Nuova luce restituita ai rilievi lignei con “Storie della Vergine” di Palazzo Abatellis

Articolo pubblicato sul sito dell’Istituto Centrale per il Restauro in data 12 ottobre 2022


I rilievi, riferibili alla maniera di Antonello Gagini, sono stati restaurati in cantiere didattico SAF

Al termine del cantiere didattico eseguito dagli allievi del 71° corso PFP2 della SAF – sede di Roma – dell’ICR, sono tornati in esposizione nella prima sala della Galleria Regionale di Palazzo Abatellis, a Palermo, i due preziosi rilievi lignei raffiguranti scene della “Nascita della Vergine e Presentazione al tempio” e “L’Annunciazione e Fuga in Egitto”.

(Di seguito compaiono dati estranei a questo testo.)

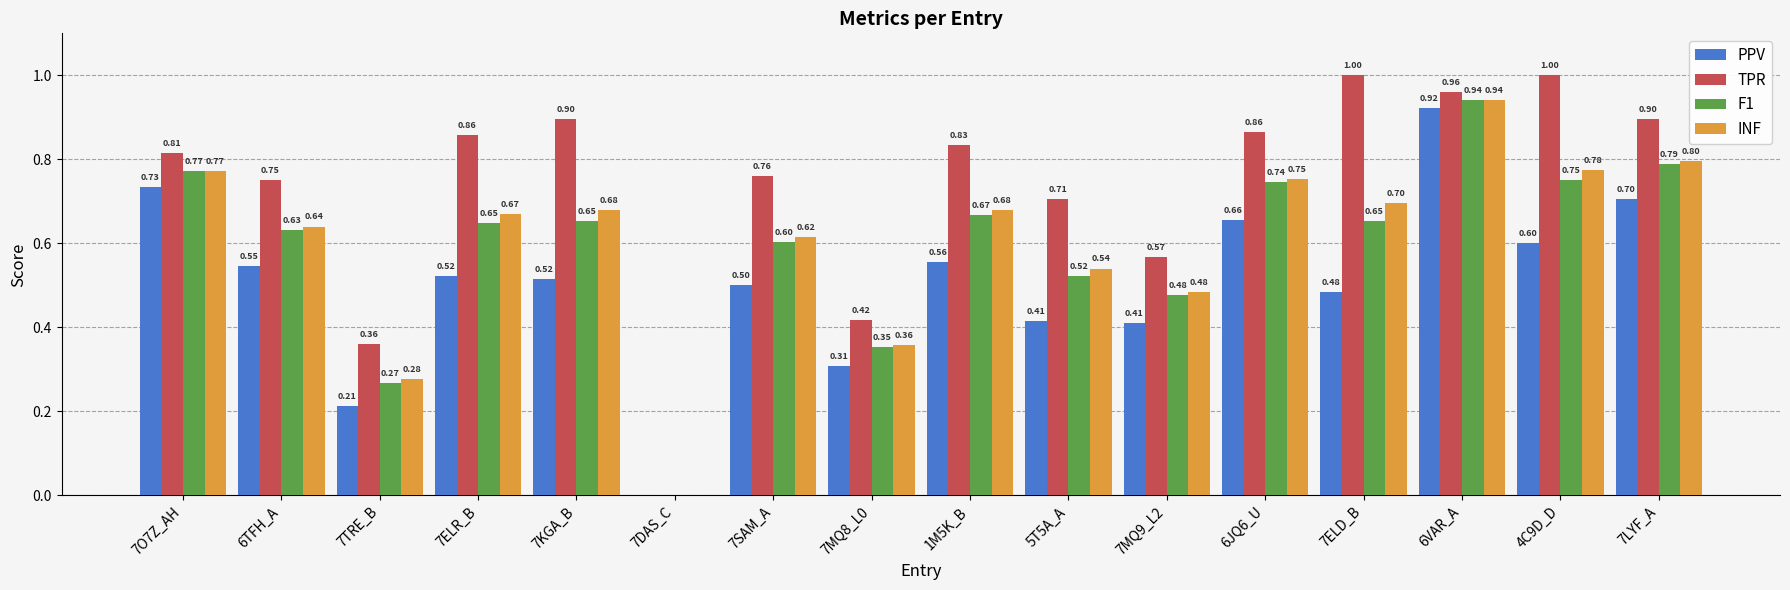

What is the sum of the TPR values at 7MQ9_L2 and 7MQ8_L0?

1.0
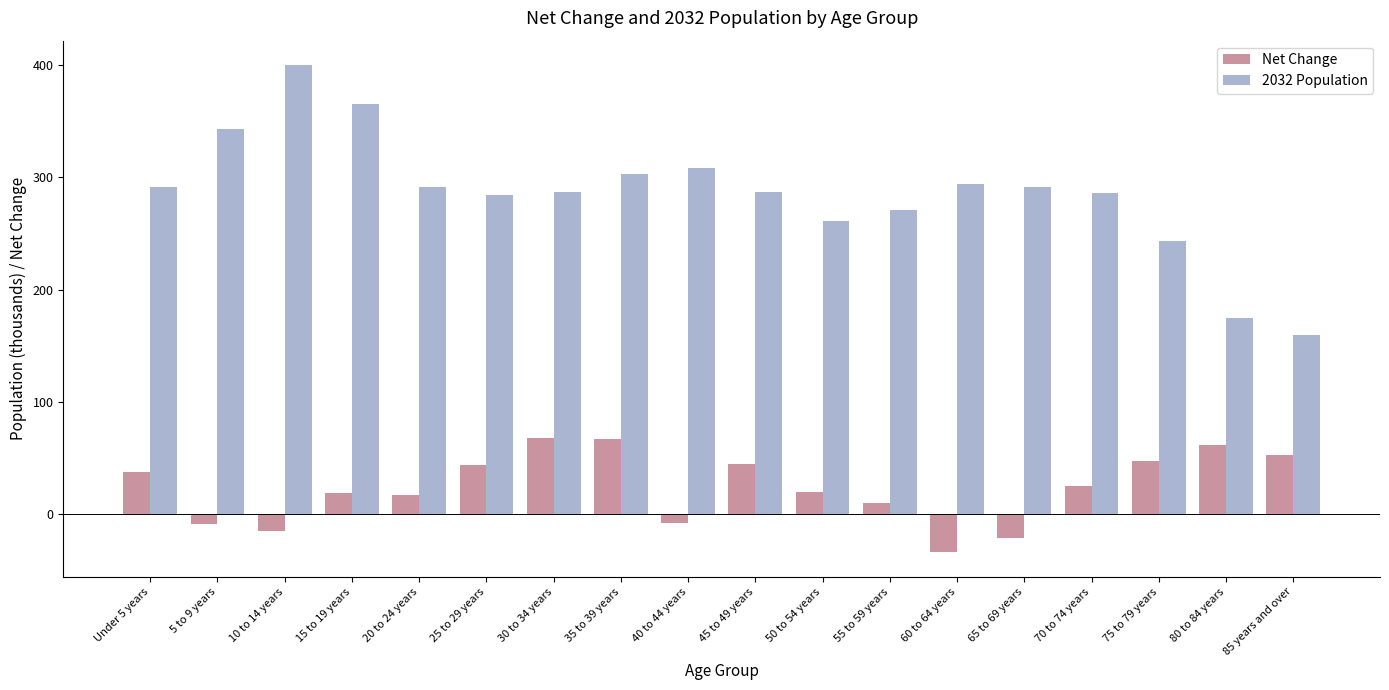

At which label does 2032 Population reach its peak?

10 to 14 years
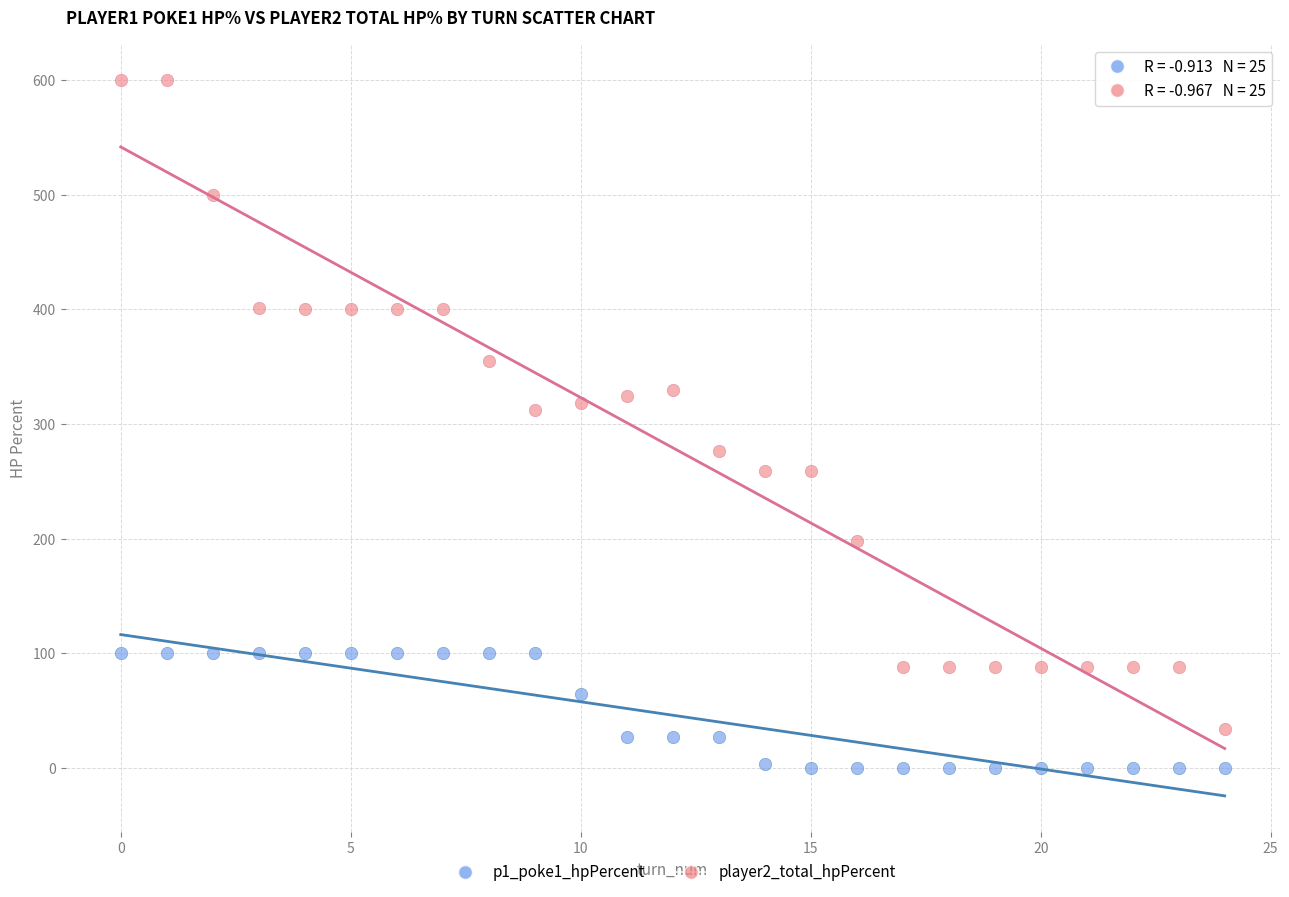

Which series contains the highest Y value?

player2_total_hpPercent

L’organizzazione del cantiere è stata possibile grazie alla convenzione stipulata, in data 21 giugno 2022, tra l’ICR e la Galleria Regionale, che prevede, nell’ambito e nel rispetto delle specificità e finalità istituzionali, di promuovere, sviluppare e consolidare opportunità e iniziative di collaborazione nel campo della conservazione e valorizzazione del patrimonio culturale.

I due altorilievi, conservati presso la Galleria Regionale della Sicilia Palazzo Abatellis ed esposti nella sala I secondo l’allestimento originale del museo progettato da Carlo Scarpa tra il 1953 e il 1954, sono riferibili alla maniera di Antonello Gagini.

La scelta di queste due opere come oggetto di restauro è stata dettata dal loro stato conservativo: la cromia originale era celata da scuri depositi superficiali coerenti dovuti a diverse sostanze soprammesse nel tempo. Il supporto ligneo, chiaramente consolidato in un passato intervento, presentava numerose lacune dovute ad un vecchio attacco xilofago, causa anche di numerosi distacchi e perdite degli strati preparatori e pittorici.

Visto il diffuso degrado su tutta la superficie l’intervento è iniziato con un preconsolidamento per la  messa in sicurezza di alcune parti più fragili. È seguita la messa a punto del metodo di pulitura iniziando con i test preliminari, volti ad individuare i solventi idonei alla rimozione delle sostanze soprammesse nel tempo

La scelta dei prodotti da utilizzare è stata influenzata dai materiali presenti sia costitutivi che di restauro, individuati grazie all’ausilio delle indagini diagnostiche quali analisi al microscopio e sezioni stratigrafiche realizzate sui microprelievi eseguiti.

Al termine della fase di pulitura, considerato lo stato conservativo dell’opera, sono state riempite alcune delle gallerie dei tarli con stucco, al fine di ristabilire l’integrità strutturale, e sono state risarcite solo alcune lacune, con lo scopo di restituire la continuità figurativa e facilitarne la lettura. È stato utilizzato per tale operazione uno stucco di tipo acrilico. La reintegrazione pittorica è consistita in un abbassamento di tono delle abrasioni con colori ad acquerello e, ove necessario, utilizzo di colori a vernice.

Oltre all’ intervento di restauro sui due rilievi, è stato effettuato dall’ICR un lavoro di schedatura, manutenzione programmata e di monitoraggio dello stato di conservazione di alcune opere appartenenti alle collezioni della Galleria Regionale della Sicilia di Palazzo Abatellis.

Tutte le decisioni operative sono state condivise con la Direzione del Museo, il referente storico artistico ed il laboratorio di restauro della Galleria Regionale di Palazzo Abatellis.